La celebrazione ha avuto anche un momento di festa musicale. Valeria Fubini, soprano, accompagnata da Sonya Mazar e dal quintetto dell’Università di Gerusalemme, ha eseguito diversi brani, tra cui lo Stabat Mater. Non a caso è stato scelto l’inno dedicato alla Madre Addolorata, presente presso la croce del Figlio Gesù sul Calvario. L’ospedale da una parte è segnato dalla croce della sofferenza portata dei malati, ma dall’altra offre la speranza e la consolazione realizzata dal servizio samaritano di medici, infermieri e suore.
Mabruk – auguri! Un sincero augurio per altri lunghi anni di servizio ai malati e di testimonianza della carità cristiana nel società ebraica e musulmana di Haifa e di tutta la Terra Santa.
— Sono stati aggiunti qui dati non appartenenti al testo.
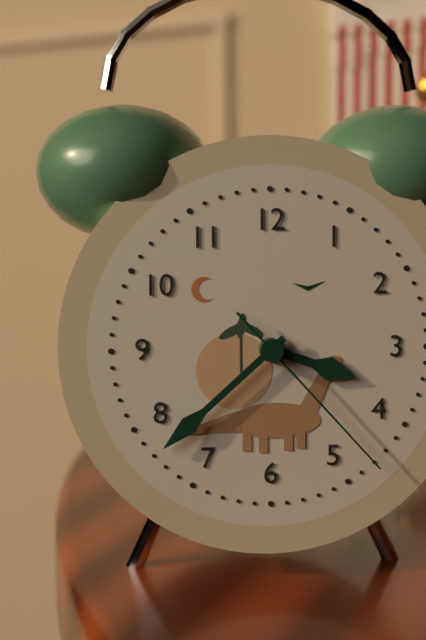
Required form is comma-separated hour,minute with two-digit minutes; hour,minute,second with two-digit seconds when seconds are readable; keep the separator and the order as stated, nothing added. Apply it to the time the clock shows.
3,38,23
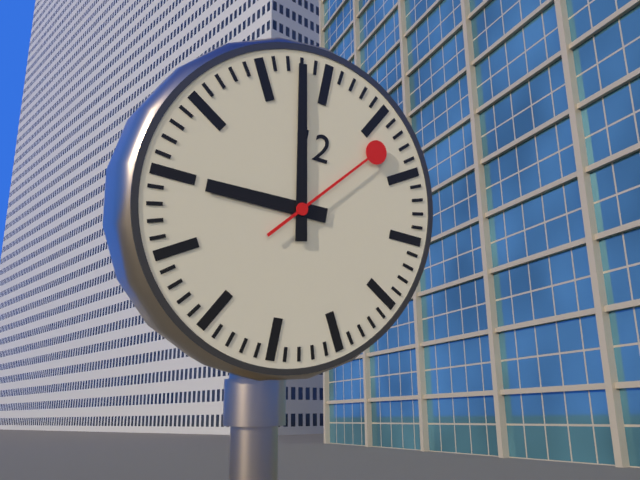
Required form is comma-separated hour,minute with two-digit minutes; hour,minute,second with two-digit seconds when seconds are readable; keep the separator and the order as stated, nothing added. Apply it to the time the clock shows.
8,58,07
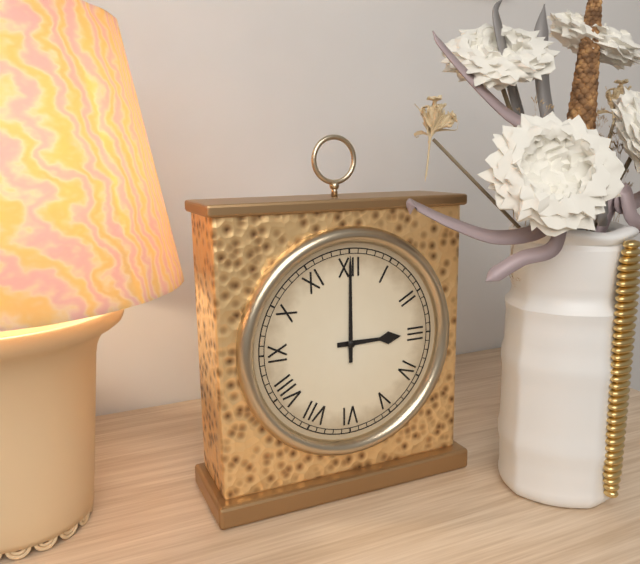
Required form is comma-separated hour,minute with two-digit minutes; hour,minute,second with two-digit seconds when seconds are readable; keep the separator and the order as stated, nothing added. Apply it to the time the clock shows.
3,00
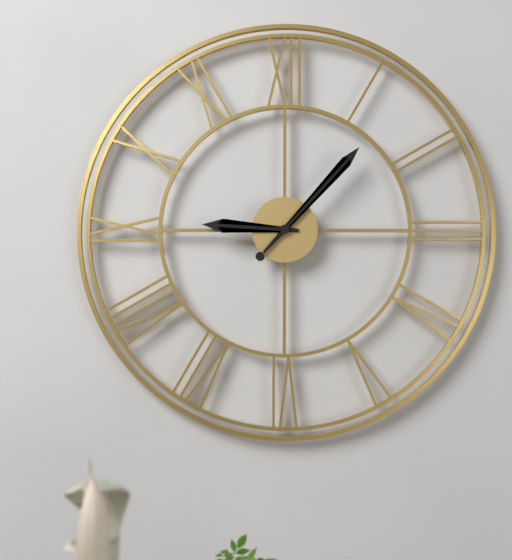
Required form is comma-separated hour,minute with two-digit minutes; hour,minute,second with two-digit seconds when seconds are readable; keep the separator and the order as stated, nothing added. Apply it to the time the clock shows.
9,07
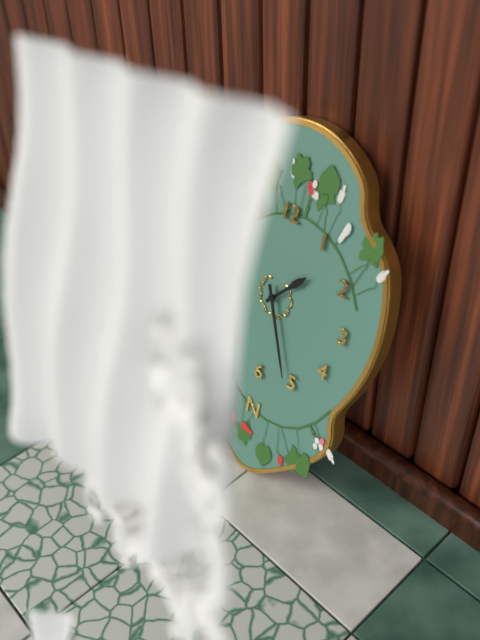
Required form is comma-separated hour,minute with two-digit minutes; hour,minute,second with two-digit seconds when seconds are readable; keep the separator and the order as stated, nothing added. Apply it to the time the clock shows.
1,26
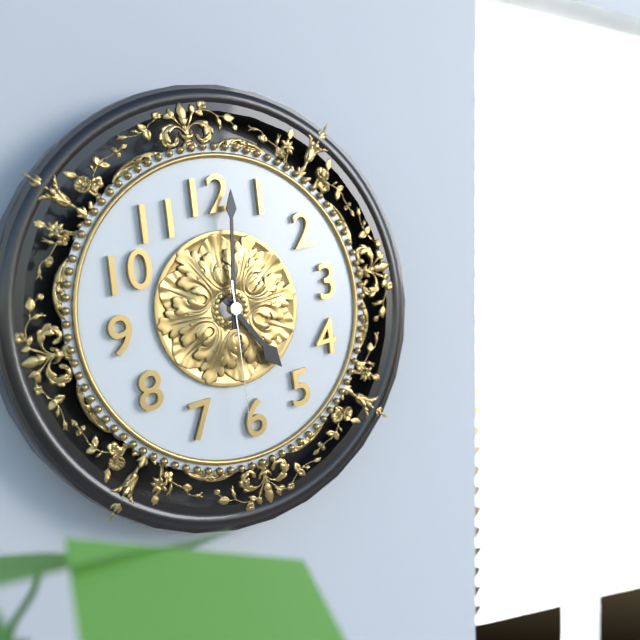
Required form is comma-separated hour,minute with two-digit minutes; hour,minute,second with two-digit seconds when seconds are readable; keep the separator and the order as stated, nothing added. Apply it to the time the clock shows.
5,02,31
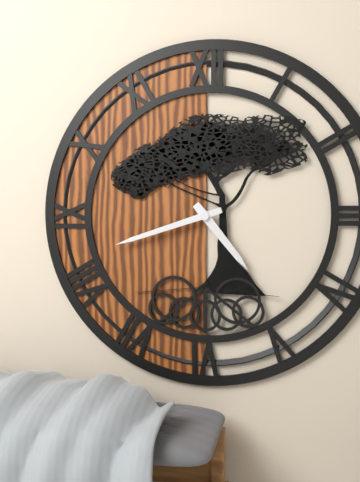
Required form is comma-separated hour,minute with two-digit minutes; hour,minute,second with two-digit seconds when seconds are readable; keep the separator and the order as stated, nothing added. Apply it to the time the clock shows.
4,42
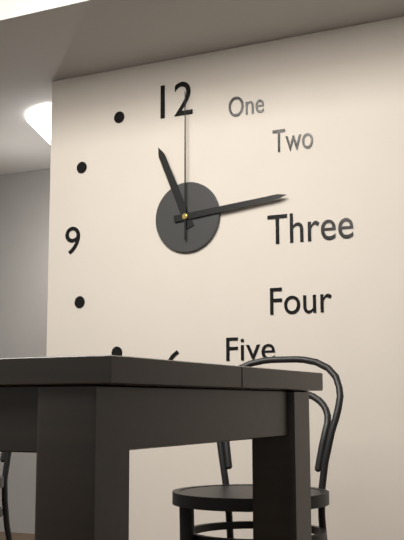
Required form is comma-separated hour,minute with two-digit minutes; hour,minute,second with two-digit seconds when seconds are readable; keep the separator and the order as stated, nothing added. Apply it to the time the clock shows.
11,14,00
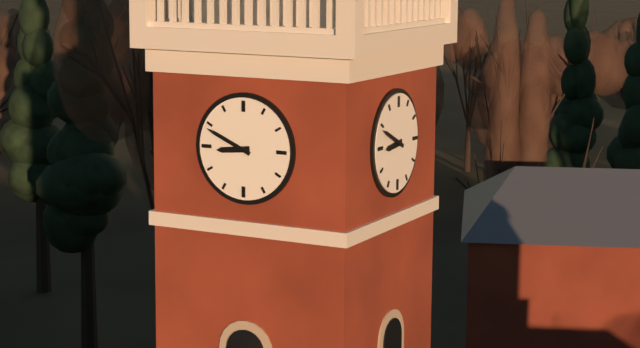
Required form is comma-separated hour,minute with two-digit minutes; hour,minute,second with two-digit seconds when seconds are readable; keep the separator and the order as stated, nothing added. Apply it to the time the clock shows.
8,49
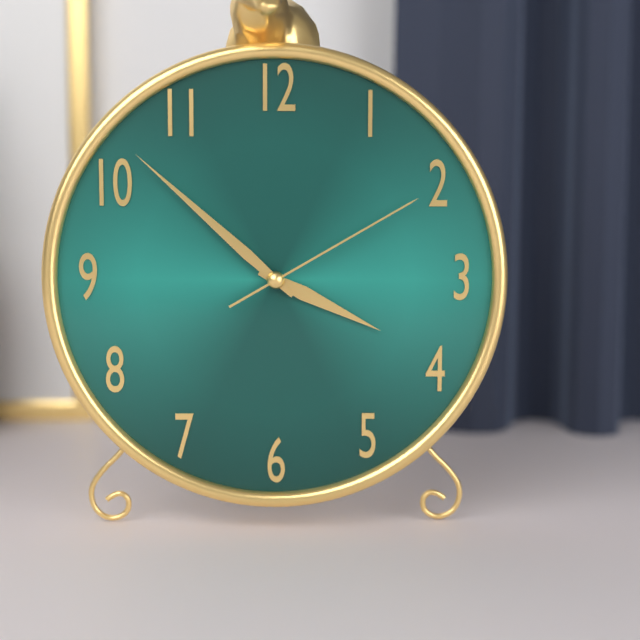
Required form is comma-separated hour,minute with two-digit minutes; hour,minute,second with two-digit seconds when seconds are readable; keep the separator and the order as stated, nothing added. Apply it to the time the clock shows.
3,52,10
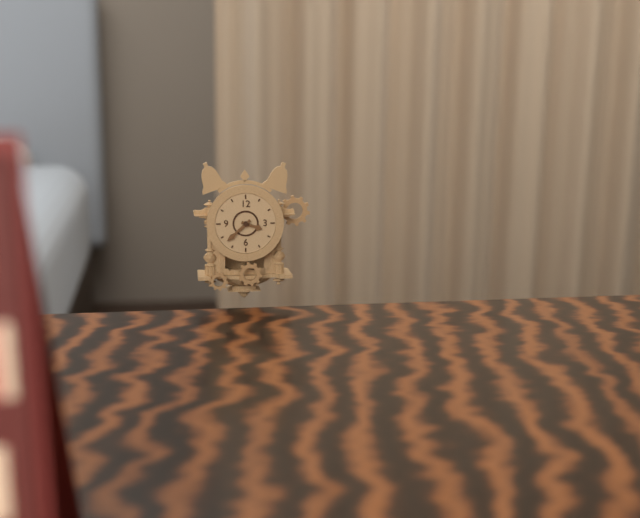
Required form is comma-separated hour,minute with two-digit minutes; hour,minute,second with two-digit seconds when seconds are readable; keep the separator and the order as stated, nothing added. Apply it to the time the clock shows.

L’Ospedale italiano ad Haifa, fondato nel 1907, fu il primo ed unico centro medico per tutta la zona nord della Palestina di allora. A quel tempo si chiamava Ospedale chirurgico Italiano, poiché la chirurgia era la sua principale attività. Vi collaboravano chirurghi italiani, ebrei e arabi. Nel 1932 l’attività ospedaliera è stata spostata nell’attuale edificio a quattro piani, progettato dall’architetto Antonio Barluzzi. L’amministrazione dell’ospedale fu affidata, fin dall’inizio, alla famiglia religiosa delle Francescane missionarie del Cuore Immacolato di Maria, chiamate, dal luogo della loro fondazione, Francescane Missionarie d’Egitto. L’assistenza ai malati è una delle caratteristiche del loro carisma. Durante la prima e la seconda Guerra mondiale l’attività ospedaliera è stata sospesa. Altre difficoltà si sono presentate dopo la nascita dello Stato d’Israele nel 1948. L’ospedale è stato trasferito sotto l’autorità dell’esercito israeliano, usato come ospedale militare. Solo tre anni dopo è stato restituito agli italiani. Nel 1950 fu fondato il reparto oncologico e l’acquisto di un apparecchio per la cobaltoterapia aveva dotato l’ospedale del primo strumento del genere nella zona settentrionale d’Israele. Dal 1960, per rendere più qualificato e professionale il servizio ai malati di cancro, il reparto oncologico dell’Ospedale italiano è in stretta collaborazione e dipendenza del centro d’oncologia dell’ospedale universitario di Rambam, che si trova ad Haifa. (j.k.)